Разговорились о прошлом. Буфетчица приволокла для нас бутылку портвейна. Мы выпили. Я старалась изо всех сил ему понравиться. Рассказывала о журналистике, о своих планах на будущее. Он слушал невнимательно и, выпив намного больше меня, опьянел. Стал бормотать что-то о манекенщице Светлане, которая уговорила его уйти из школы. А там была любимая профессия, перспектива: готовил девочек к олимпиаде по спортивной гимнастике, его приглашали тренером в один из известных спортивных клубов.

— А тут… — Он махнул рукой.

— А что со Светланой? — ревниво поинтересовалась я.

— А, — безразлично посмотрел он на меня, — все кончено!

Он сидел совсем близко, высокий синеокий блондин, просто Садко из древнерусской былины.

Буфетчица, облокотившись о прилавок, завистливо поглядывала в мою сторону, восхищаясь его красотой и статью.

Портвейн возымел действие и на меня. Я так хотела его, что он, как самец, должен был почувствовать это. И он почувствовал.

Приглядываясь ко мне совсем другими глазами, он произнес:

— А ты стала взрослой девушкой.

Меня будто кто-то оторвал от стула. Я встала, показывая ему свои формы. Фигурой я отличалась еще в школьном возрасте — узенькая талия, высокая грудь, ножки хоть куда, вот ростом немного подкачала. Дотянула только до метра шестидесяти. В те времена моды на высоких девушек еще не было. Шурка, худая и плоская, на десять сантиметров выше меня, казалась каланчой и, стесняясь своего роста, старалась ходить сгорбившись.

Итак, я прошлась, как его коллеги-манекенщицы по подиуму, и мое сердце под тоненьким свитерком готово было выскочить из груди.

— Поехали ко мне, — попавшись наконец на мою удочку, неуверенно предложил он. — Поговорим о прошлом, о школе.

Я почувствовала, что перестала быть для него ученицей, и так разволновалась, что не могла выговорить ни слова, только кивнула в ответ.

В такси он прижал меня к себе и поцеловал. Я сразу улетела в небеса. Как пришли к нему, как разделась, я не могла вспомнить даже потом. Осталась у него на ночь, потом на день, а потом стали просто жить вместе.

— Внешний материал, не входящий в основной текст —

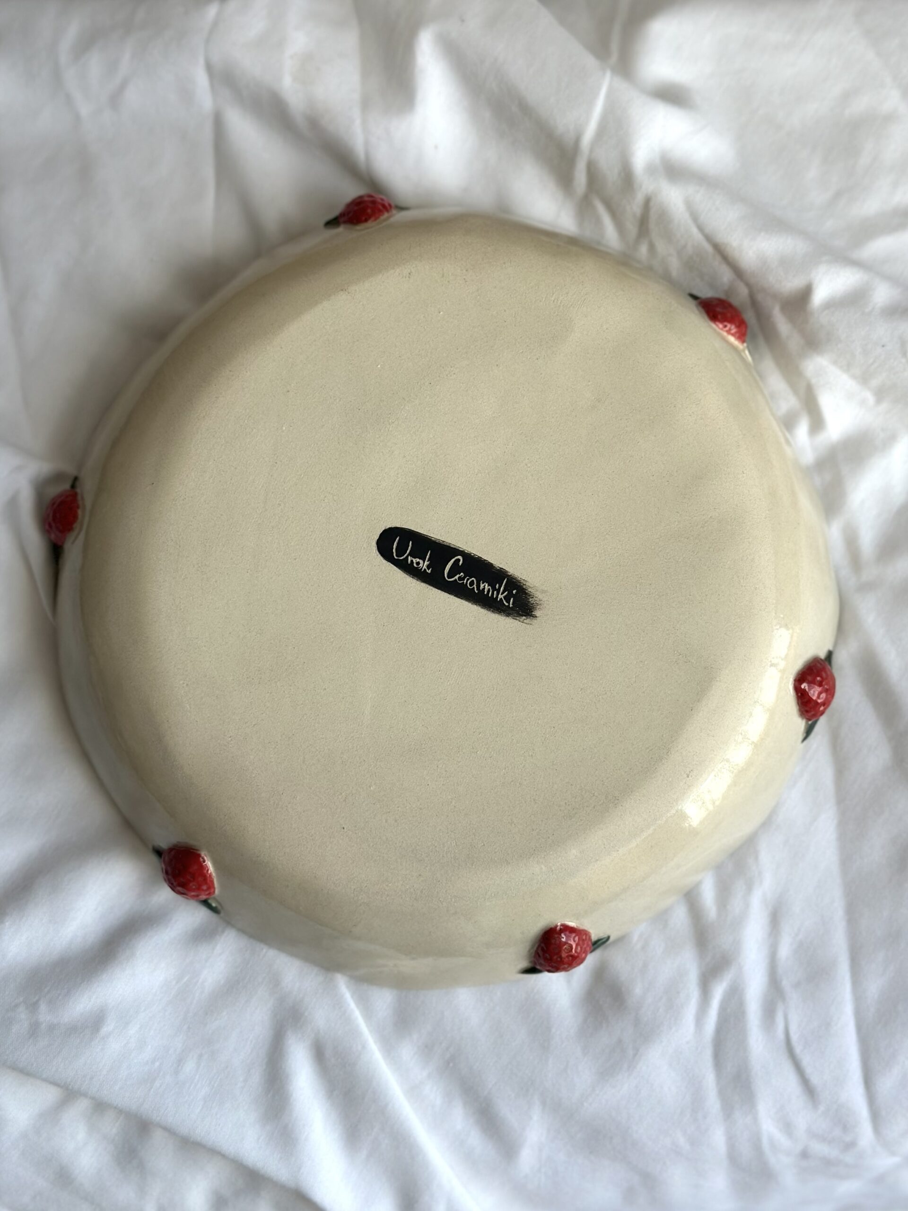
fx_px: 1679
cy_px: 606
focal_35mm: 48
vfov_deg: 39.7
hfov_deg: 30.3
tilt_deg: -84.1
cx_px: 454
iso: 80
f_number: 1.78
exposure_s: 1/577
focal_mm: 6.86
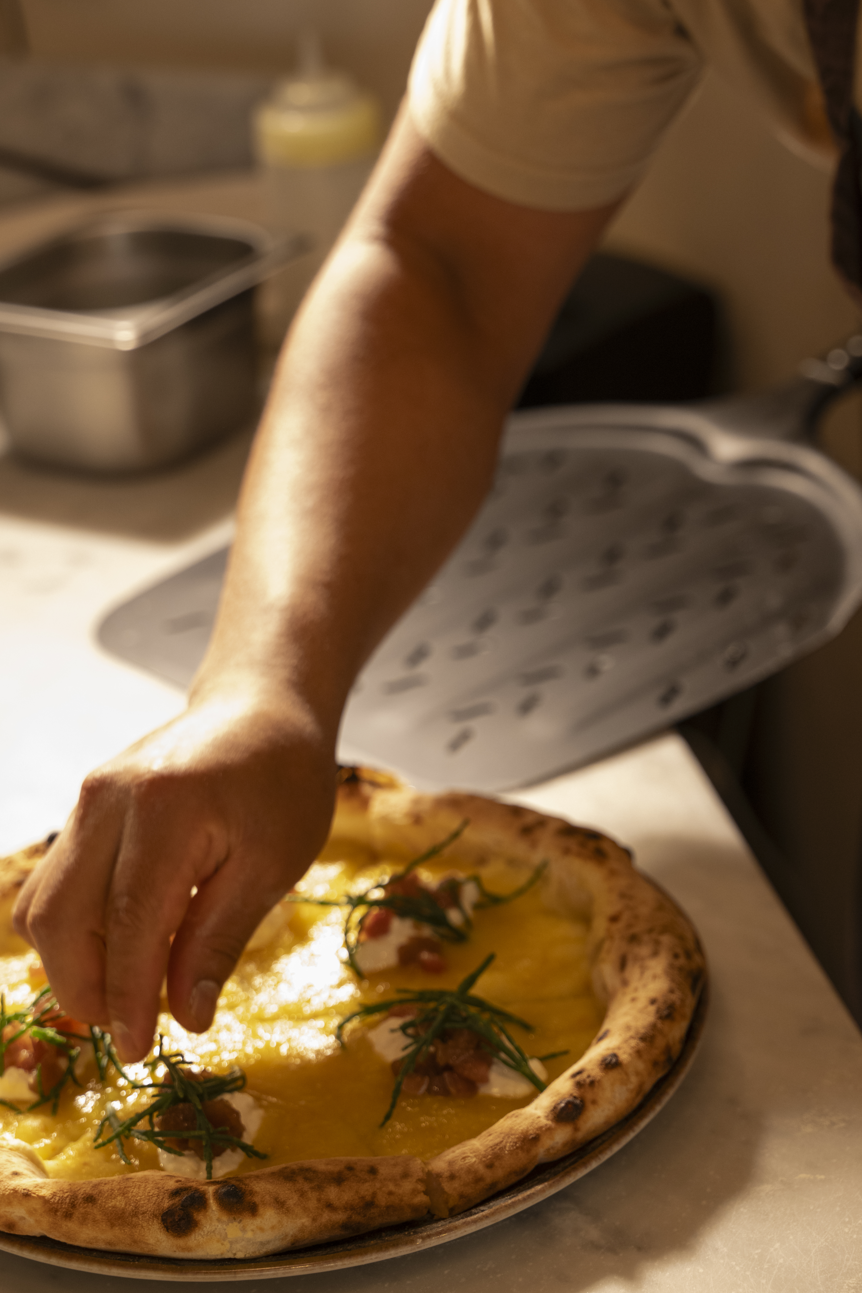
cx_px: 377
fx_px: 2802
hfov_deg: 17.5
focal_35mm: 78
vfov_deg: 26.0
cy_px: 568
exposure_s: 1/200
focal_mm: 68
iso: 1600
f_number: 4
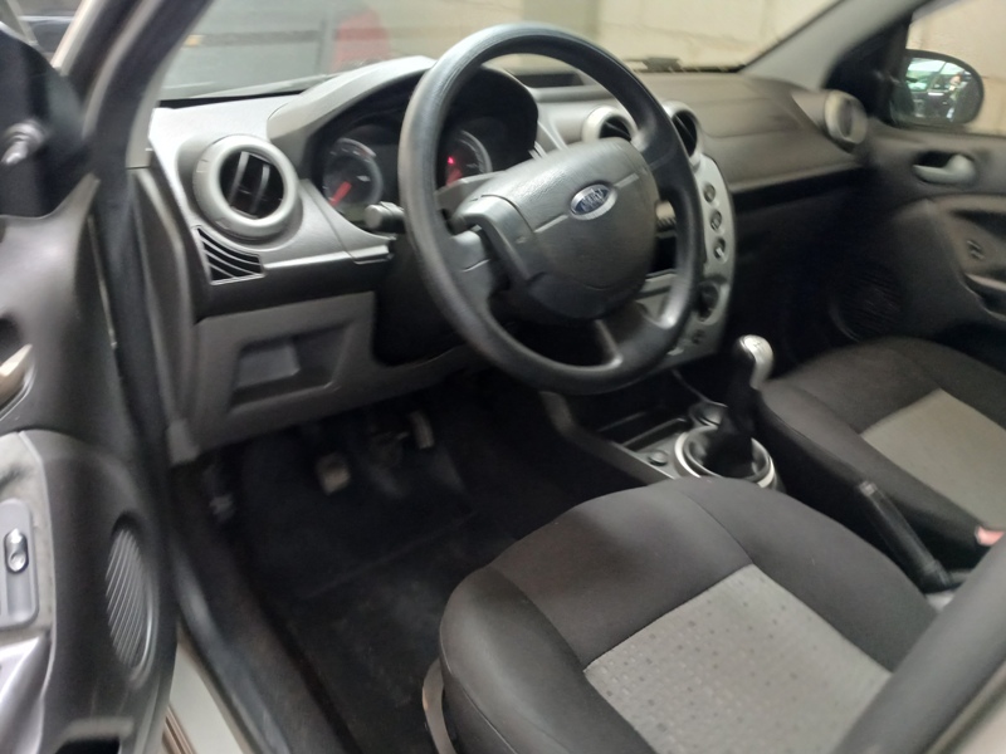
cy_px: 377
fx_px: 756
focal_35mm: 26
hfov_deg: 67.3
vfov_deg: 53.1
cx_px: 503
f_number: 1.8
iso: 400
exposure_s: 1/24
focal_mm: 3.98
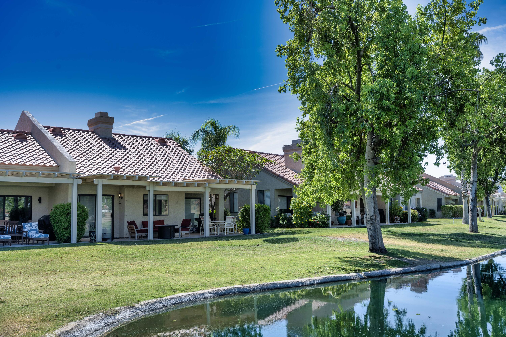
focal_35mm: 35
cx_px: 253
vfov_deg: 37.9
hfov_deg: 54.4
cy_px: 168
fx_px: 492
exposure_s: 1/400
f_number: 7.1
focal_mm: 35
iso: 100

Свадьбы не было, и регистрироваться он тоже не предлагал. Потом родилась девочка.

Я побежала за советом к Шурке. Она взглянула на белокурую дочку и недовольно буркнула:

— Вылитый он!

— Такая же красивая, — залюбовалась я синими прозрачными глазами малютки и вытянутым торсиком, стараясь не замечать негативного отношения подруги к Юре.

— Как теперь институт? Сама не справишься. Придется тебе помогать, — объявила Шура и стала приходить к нам каждый день.

— Назовем девочку Александрой, — осторожно подкинула я идею Юре.